Exercise ->
List each line in the entries below that contains the word "стоимость", matching case exactly.

Supplied data ->
++++++++++++++++++++

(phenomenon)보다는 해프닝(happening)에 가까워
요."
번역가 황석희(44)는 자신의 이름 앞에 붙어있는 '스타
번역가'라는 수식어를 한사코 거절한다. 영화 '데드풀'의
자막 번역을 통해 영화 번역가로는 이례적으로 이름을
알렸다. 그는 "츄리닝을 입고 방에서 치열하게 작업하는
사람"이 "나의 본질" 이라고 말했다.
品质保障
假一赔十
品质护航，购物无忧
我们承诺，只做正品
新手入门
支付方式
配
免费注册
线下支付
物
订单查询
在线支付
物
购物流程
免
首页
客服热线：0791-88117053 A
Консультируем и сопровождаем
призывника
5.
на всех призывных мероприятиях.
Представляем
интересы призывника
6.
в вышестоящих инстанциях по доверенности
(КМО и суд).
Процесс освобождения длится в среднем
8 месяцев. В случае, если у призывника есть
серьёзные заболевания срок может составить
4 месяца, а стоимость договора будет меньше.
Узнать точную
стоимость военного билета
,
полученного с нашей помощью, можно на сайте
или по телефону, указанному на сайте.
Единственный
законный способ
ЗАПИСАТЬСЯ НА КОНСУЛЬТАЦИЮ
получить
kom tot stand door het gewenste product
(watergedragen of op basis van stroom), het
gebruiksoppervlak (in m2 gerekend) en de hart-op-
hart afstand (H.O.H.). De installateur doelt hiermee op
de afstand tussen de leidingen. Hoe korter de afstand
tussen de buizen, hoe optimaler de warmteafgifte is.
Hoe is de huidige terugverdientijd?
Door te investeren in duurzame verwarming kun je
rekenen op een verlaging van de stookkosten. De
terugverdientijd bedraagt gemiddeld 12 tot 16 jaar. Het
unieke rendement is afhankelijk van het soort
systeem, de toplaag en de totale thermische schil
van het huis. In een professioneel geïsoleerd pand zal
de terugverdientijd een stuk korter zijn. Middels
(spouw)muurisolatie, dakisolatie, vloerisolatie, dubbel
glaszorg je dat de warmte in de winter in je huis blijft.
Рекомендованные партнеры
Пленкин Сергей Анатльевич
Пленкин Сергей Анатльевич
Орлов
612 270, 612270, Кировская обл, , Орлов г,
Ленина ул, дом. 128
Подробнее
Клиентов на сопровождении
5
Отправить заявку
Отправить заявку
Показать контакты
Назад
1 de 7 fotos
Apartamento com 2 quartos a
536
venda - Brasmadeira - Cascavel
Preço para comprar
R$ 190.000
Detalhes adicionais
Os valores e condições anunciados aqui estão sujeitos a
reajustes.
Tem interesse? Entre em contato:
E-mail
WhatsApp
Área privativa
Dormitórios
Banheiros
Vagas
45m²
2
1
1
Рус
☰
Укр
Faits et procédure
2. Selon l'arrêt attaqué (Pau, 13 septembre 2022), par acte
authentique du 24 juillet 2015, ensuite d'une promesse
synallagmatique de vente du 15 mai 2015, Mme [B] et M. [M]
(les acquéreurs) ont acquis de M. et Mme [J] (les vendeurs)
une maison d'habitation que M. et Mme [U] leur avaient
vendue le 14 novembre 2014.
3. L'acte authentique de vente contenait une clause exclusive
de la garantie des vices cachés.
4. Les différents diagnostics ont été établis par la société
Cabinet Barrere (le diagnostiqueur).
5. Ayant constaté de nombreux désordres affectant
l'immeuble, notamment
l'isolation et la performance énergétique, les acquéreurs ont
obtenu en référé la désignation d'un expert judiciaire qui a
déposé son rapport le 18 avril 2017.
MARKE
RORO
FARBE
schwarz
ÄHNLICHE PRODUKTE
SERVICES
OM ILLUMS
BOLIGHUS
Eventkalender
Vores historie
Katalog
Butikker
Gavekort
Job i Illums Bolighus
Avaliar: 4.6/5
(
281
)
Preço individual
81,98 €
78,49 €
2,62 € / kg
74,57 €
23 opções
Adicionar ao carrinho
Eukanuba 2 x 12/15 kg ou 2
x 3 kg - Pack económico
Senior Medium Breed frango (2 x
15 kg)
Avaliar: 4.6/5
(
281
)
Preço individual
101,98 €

++++++++++++++++++++

Answer section ->
4 месяца, а стоимость договора будет меньше.
стоимость военного билета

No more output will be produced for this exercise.